→ Exercise
In the answer, each line of the listing should appear again unchanged.

→ The data

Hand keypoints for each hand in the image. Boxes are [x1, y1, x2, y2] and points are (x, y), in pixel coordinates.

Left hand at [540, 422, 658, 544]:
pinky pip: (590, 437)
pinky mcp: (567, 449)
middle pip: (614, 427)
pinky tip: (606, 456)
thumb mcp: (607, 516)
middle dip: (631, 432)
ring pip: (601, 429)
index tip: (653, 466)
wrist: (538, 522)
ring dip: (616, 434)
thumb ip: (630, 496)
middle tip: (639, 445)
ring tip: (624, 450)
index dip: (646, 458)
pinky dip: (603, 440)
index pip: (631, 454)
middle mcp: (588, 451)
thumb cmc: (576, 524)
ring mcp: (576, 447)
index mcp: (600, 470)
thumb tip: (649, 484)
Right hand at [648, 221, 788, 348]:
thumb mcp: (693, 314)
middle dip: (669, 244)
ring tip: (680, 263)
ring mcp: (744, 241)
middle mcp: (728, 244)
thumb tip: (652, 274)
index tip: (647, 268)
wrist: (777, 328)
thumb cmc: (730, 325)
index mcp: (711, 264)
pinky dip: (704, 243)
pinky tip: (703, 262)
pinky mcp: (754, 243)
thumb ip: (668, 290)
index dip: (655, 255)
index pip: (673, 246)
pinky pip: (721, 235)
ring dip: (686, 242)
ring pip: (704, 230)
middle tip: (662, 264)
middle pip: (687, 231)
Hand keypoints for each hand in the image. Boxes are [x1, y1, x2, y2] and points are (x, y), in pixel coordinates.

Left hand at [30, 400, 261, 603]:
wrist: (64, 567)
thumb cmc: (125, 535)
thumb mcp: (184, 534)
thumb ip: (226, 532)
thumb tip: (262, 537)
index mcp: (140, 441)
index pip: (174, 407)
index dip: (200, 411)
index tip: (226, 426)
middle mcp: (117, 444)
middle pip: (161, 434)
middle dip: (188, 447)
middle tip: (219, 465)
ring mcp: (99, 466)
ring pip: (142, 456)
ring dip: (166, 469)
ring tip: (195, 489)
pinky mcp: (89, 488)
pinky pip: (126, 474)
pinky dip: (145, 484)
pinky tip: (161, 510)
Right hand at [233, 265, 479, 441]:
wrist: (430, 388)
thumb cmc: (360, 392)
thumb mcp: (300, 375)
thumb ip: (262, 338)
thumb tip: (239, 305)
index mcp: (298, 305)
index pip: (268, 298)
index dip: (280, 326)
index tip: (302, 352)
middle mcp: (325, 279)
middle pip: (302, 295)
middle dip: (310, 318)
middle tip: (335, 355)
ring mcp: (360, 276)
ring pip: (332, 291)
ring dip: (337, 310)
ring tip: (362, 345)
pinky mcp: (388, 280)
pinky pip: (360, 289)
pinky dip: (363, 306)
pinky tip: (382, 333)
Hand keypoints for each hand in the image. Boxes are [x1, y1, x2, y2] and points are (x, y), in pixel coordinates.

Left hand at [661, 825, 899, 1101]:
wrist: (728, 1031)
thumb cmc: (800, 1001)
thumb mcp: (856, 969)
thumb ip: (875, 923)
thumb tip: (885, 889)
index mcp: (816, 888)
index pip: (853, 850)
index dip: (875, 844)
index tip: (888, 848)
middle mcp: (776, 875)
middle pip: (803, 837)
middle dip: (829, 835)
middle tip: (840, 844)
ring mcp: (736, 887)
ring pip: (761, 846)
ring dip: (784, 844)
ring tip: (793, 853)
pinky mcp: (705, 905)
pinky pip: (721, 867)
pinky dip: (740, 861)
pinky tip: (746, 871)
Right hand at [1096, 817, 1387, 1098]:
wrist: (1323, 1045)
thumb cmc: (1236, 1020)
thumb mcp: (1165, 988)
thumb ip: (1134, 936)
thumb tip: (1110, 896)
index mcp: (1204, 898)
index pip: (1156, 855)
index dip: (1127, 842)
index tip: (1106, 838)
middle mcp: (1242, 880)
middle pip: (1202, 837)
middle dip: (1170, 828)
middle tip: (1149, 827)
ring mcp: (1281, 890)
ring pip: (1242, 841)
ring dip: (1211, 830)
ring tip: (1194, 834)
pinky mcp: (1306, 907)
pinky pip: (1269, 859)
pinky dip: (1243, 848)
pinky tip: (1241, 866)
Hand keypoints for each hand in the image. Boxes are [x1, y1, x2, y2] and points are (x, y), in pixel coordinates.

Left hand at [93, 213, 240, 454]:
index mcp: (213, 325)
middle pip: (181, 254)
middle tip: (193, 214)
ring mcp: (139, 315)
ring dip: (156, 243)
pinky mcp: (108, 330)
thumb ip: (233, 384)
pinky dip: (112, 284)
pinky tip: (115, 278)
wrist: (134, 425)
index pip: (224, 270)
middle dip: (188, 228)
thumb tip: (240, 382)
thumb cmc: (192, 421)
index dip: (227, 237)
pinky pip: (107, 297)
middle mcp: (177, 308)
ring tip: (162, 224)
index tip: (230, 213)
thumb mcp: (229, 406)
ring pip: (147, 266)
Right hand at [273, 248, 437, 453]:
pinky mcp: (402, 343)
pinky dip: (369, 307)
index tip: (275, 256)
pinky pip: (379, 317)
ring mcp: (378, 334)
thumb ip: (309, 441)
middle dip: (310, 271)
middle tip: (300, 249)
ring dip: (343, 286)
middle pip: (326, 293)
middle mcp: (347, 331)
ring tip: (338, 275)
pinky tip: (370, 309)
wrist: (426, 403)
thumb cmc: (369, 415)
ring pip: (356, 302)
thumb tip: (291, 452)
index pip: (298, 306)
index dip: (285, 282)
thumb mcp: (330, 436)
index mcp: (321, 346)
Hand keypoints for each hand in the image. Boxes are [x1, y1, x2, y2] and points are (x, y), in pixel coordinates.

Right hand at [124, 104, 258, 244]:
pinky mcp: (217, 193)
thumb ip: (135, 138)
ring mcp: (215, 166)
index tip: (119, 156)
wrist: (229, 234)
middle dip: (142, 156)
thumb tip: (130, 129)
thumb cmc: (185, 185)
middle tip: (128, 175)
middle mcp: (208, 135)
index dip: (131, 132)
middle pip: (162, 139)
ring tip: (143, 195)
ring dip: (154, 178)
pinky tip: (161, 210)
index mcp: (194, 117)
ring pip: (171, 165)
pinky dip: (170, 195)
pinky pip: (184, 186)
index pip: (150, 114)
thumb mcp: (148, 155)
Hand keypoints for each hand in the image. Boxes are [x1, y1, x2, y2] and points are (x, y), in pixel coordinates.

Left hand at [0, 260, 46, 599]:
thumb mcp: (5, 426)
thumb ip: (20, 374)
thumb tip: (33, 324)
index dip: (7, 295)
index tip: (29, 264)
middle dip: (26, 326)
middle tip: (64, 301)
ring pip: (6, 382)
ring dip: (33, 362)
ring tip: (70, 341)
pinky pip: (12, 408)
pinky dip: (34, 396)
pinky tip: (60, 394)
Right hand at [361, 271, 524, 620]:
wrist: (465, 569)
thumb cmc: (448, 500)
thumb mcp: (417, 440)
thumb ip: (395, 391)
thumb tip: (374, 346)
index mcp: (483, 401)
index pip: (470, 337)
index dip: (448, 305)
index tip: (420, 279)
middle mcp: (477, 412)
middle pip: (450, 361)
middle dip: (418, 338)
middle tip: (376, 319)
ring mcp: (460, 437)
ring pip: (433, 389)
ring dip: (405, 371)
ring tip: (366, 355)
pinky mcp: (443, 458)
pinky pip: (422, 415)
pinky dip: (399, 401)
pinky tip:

→ Your response
Hand keypoints for each hand in the image. Boxes are [x1, y1, x2, y2] and points are (x, y), in pixel coordinates.

Left hand at [540, 422, 658, 544]:
pinky pip: (590, 437)
pinky mcp: (567, 449)
middle pip: (614, 427)
pinky tip: (606, 456)
thumb mcp: (607, 516)
middle dip: (631, 432)
ring pip: (601, 429)
index tip: (653, 466)
wrist: (538, 522)
ring dip: (616, 434)
thumb ip: (630, 496)
middle tip: (639, 445)
ring tip: (624, 450)
index dip: (646, 458)
pinky dip: (603, 440)
index pip: (631, 454)
middle mcp: (588, 451)
thumb cmc: (576, 524)
ring mcp: (576, 447)
index mcp: (600, 470)
thumb tip: (649, 484)
Right hand at [648, 221, 788, 348]:
thumb mcp: (693, 314)
middle dip: (669, 244)
ring tip: (680, 263)
ring mcp: (744, 241)
middle mcp: (728, 244)
thumb tip: (652, 274)
index tip: (647, 268)
wrist: (777, 328)
thumb cmc: (730, 325)
index mcp: (711, 264)
pinky dip: (704, 243)
pinky tip: (703, 262)
pinky mcp: (754, 243)
thumb ip: (668, 290)
index dip: (655, 255)
index pip: (673, 246)
pinky pip: (721, 235)
ring dip: (686, 242)
ring pip: (704, 230)
middle tip: (662, 264)
middle pip: (687, 231)
Hand keypoints for each hand in the image. Boxes are [x1, y1, x2, y2] and points are (x, y), in pixel coordinates.

Left hand at [30, 400, 261, 603]:
wrist: (64, 567)
thumb cmc: (125, 535)
thumb mcp: (184, 534)
thumb ip: (226, 532)
thumb tip: (262, 537)
index mcp: (140, 441)
index pip: (174, 407)
index dip: (200, 411)
index tip: (226, 426)
middle mcp: (117, 444)
middle pip: (161, 434)
middle dip: (188, 447)
middle tip: (219, 465)
ring mcp: (99, 466)
ring pip: (142, 456)
ring dip: (166, 469)
ring tip: (195, 489)
pinky mcp: (89, 488)
pinky pip: (126, 474)
pinky dip: (145, 484)
pinky tip: (161, 510)
Right hand at [233, 265, 479, 441]:
wrist: (430, 388)
thumb cmc: (360, 392)
thumb mcp: (300, 375)
thumb ip: (262, 338)
thumb tip: (239, 305)
index mcp: (298, 305)
index pip: (268, 298)
index dip: (280, 326)
index tip: (302, 352)
middle mcp: (325, 279)
middle pip: (302, 295)
middle dip: (310, 318)
middle tip: (335, 355)
ring mcp: (360, 276)
ring pip: (332, 291)
ring dip: (337, 310)
ring tip: (362, 345)
pinky mcp: (388, 280)
pinky pip: (360, 289)
pinky dip: (363, 306)
pinky tip: (382, 333)
Hand keypoints for each hand in the image. Boxes are [x1, y1, x2, y2] and points are (x, y), in pixel coordinates.

Left hand at [661, 825, 899, 1101]:
wrist: (728, 1031)
thumb cmc: (800, 1001)
thumb mcp: (856, 969)
thumb ip: (875, 923)
thumb tip: (885, 889)
index mcp: (816, 888)
index pip: (853, 850)
index dip: (875, 844)
index tip: (888, 848)
middle mcp: (776, 875)
middle pip: (803, 837)
middle dip: (829, 835)
middle tip: (840, 844)
ring mcp: (736, 887)
ring pip: (761, 846)
ring dip: (784, 844)
ring tip: (793, 853)
pinky mcp: (705, 905)
pinky pip: (721, 867)
pinky dip: (740, 861)
pinky tip: (746, 871)
Right hand at [1096, 817, 1387, 1098]:
wrist: (1323, 1045)
thumb cmc: (1236, 1020)
thumb mcp: (1165, 988)
thumb ip: (1134, 936)
thumb tip: (1110, 896)
index mcp: (1204, 898)
index pip: (1156, 855)
index dip: (1127, 842)
index tip: (1106, 838)
middle mcp: (1242, 880)
middle pip: (1202, 837)
middle dip: (1170, 828)
middle tip: (1149, 827)
ring mcp: (1281, 890)
ring pip: (1242, 841)
ring dip: (1211, 830)
ring tip: (1194, 834)
pinky mcp: (1306, 907)
pinky pip: (1269, 859)
pinky dip: (1243, 848)
pinky tip: (1241, 866)
Hand keypoints for each hand in the image. Boxes are [x1, y1, x2, y2] and points are (x, y), in pixel coordinates.

Left hand at [93, 213, 240, 454]:
index mcp: (213, 325)
middle pip: (181, 254)
middle tip: (193, 214)
ring mcp: (139, 315)
ring dip: (156, 243)
pinky mcp: (108, 330)
thumb ip: (233, 384)
pinky dip: (112, 284)
pinky tip: (115, 278)
wrist: (134, 425)
index pip: (224, 270)
middle dip: (188, 228)
thumb tip: (240, 382)
thumb cmc: (192, 421)
index dip: (227, 237)
pinky pip: (107, 297)
middle mcp: (177, 308)
ring tip: (162, 224)
index tip: (230, 213)
thumb mcp: (229, 406)
ring pip: (147, 266)
Right hand at [273, 248, 437, 453]:
pinky mcp: (402, 343)
pinky dip: (369, 307)
index tip: (275, 256)
pinky pip: (379, 317)
ring mcp: (378, 334)
thumb ip: (309, 441)
middle dip: (310, 271)
middle tip: (300, 249)
ring dip: (343, 286)
middle pip: (326, 293)
middle mcp: (347, 331)
ring tip: (338, 275)
pinky tip: (370, 309)
wrist: (426, 403)
thumb cmc: (369, 415)
ring pip: (356, 302)
thumb tip: (291, 452)
index pip: (298, 306)
index dip: (285, 282)
thumb mcp: (330, 436)
index mcp: (321, 346)
Hand keypoints for each hand in the image. Boxes are [x1, y1, x2, y2] and points are (x, y), in pixel coordinates.

Right hand at [124, 104, 258, 244]:
pinky mcp: (217, 193)
thumb ip: (135, 138)
ring mcp: (215, 166)
index tip: (119, 156)
wrist: (229, 234)
middle dip: (142, 156)
thumb tip: (130, 129)
thumb cmc: (185, 185)
middle tip: (128, 175)
middle mcp: (208, 135)
index dip: (131, 132)
middle pip: (162, 139)
ring tip: (143, 195)
ring dip: (154, 178)
pinky tip: (161, 210)
index mcp: (194, 117)
ring pip: (171, 165)
pinky dip: (170, 195)
pinky pip: (184, 186)
index pip: (150, 114)
thumb mcp: (148, 155)
Hand keypoints for each hand in the image. Boxes are [x1, y1, x2, y2] and points are (x, y), in pixel coordinates.

Left hand at [0, 260, 46, 599]:
thumb mcp: (5, 426)
thumb ip: (20, 374)
thumb tip: (33, 324)
index dip: (7, 295)
index tip: (29, 264)
middle dip: (26, 326)
middle tip: (64, 301)
ring pip: (6, 382)
ring dip: (33, 362)
ring tip: (70, 341)
pinky pip: (12, 408)
pinky dip: (34, 396)
pinky tip: (60, 394)
Right hand at [361, 271, 524, 620]:
wrist: (465, 569)
thumb cmc: (448, 500)
thumb mcp: (417, 440)
thumb ip: (395, 391)
thumb tip: (374, 346)
index mcp: (483, 401)
index pip: (470, 337)
index dip: (448, 305)
index tip: (420, 279)
middle mcp: (477, 412)
middle pip: (450, 361)
middle dip: (418, 338)
middle tip: (376, 319)
ring mcp: (460, 437)
ring pip: (433, 389)
ring dip: (405, 371)
ring tip: (366, 355)
pinky mcp: (443, 458)
pinky pip: (422, 415)
pinky dip: (399, 401)
pinky tip:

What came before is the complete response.